→ Fragment tekstu
-.-.-
A co zrobić z programem typu kdenlive, który nie ma tej flagi, ale podczas renderowania korzysta z ffmpeg i mlt, które oba korzystają z vdpau? czy to automatyczne włączy tą opcje dla tych programów.

----------

## c0oba

Nvidia Optimus z tego co rozumiem przy pierwszym odwołaniu się do akceleracji 3D przełącza się z intelowskiej karty na Nvidię. Tak to działa na pewno na windowsach, ale pamiętam że na linuksach były z tym problemy. Jeśli faktycznie działają ci aplikacje OpenGLowe ładnie na Nvidii, to pewnie z tym też nie będzie problemu i zadziała automagicznie.
-.-.-
Dane punktów szkieletu
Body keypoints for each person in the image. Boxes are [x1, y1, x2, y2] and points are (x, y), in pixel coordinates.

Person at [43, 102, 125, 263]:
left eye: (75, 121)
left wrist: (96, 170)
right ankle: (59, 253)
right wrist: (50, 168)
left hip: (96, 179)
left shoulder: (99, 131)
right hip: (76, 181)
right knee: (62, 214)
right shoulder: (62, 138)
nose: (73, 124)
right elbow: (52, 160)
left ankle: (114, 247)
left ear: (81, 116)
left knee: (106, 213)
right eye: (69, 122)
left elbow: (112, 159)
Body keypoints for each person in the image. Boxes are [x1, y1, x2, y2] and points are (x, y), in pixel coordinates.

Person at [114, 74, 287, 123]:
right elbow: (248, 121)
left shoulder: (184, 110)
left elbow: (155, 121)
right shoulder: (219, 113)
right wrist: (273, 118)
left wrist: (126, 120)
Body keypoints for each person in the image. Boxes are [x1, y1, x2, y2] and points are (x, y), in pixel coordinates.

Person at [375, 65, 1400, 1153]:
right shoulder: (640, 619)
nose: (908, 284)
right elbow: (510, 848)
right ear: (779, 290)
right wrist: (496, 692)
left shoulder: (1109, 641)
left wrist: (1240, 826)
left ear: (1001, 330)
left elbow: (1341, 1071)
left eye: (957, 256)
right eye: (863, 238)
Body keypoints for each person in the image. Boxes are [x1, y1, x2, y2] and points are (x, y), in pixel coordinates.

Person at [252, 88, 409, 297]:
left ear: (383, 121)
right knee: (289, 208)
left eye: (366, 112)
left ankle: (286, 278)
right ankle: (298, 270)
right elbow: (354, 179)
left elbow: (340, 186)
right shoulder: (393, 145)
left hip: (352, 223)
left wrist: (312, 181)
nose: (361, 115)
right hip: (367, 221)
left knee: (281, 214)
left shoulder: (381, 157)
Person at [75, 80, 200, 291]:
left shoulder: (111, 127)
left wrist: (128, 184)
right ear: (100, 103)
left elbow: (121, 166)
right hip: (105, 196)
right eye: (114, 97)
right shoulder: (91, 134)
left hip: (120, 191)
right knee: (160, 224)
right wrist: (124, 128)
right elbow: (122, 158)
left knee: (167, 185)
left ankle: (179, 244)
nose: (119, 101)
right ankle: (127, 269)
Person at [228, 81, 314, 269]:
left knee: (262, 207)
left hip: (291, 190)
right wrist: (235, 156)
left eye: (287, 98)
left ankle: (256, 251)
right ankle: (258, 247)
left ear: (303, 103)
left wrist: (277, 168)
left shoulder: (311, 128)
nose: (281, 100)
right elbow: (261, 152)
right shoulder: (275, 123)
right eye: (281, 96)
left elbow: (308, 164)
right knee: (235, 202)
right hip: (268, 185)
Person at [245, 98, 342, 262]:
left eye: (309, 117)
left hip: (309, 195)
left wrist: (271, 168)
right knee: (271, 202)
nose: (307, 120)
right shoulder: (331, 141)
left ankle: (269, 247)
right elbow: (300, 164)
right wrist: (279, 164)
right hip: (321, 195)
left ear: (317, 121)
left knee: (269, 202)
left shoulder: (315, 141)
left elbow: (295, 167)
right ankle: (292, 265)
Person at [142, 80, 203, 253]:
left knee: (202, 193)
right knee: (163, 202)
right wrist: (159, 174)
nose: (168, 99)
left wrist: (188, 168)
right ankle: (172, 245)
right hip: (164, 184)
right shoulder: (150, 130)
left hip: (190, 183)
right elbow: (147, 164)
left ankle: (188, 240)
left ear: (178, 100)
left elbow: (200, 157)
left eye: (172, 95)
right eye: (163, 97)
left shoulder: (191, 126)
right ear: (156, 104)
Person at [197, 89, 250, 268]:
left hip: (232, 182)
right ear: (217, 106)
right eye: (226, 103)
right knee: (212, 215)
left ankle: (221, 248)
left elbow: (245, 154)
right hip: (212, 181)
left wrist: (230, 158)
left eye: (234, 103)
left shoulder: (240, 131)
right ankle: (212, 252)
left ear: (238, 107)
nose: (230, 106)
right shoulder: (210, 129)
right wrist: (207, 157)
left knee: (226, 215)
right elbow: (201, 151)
-.-.-
→ Zadania do wykonania
1. Wypisz wszystkie nazwy programów i technologii, które padają w pierwszym wpisie fragmentu wątku.
2. Odpowiedz na podstawie fragmentu wątku:
(a) Czego według pierwszego wpisu nie ma kdenlive?
(b) Z jakiej karty na jaką przełącza się Nvidia Optimus przy pierwszym odwołaniu się do akceleracji 3D?
(c) Na jakim systemie według c0oba działa to na pewno?
3. Przepisz wiernie z fragmentu wątku tekst zaczynający się od „A co zrobić” i kończący na „i zadziała automagicznie.”.
Dane pochodzą z innego źródła niż fragment wątku.

→ Odpowiedzi do zadań
1. kdenlive, ffmpeg, mlt, vdpau

2.
(a) Tej flagi.
(b) Z intelowskiej karty na Nvidię.
(c) Na windowsach.

3.
A co zrobić z programem typu kdenlive, który nie ma tej flagi, ale podczas renderowania korzysta z ffmpeg i mlt, które oba korzystają z vdpau? czy to automatyczne włączy tą opcje dla tych programów.

----------

## c0oba

Nvidia Optimus z tego co rozumiem przy pierwszym odwołaniu się do akceleracji 3D przełącza się z intelowskiej karty na Nvidię. Tak to działa na pewno na windowsach, ale pamiętam że na linuksach były z tym problemy. Jeśli faktycznie działają ci aplikacje OpenGLowe ładnie na Nvidii, to pewnie z tym też nie będzie problemu i zadziała automagicznie.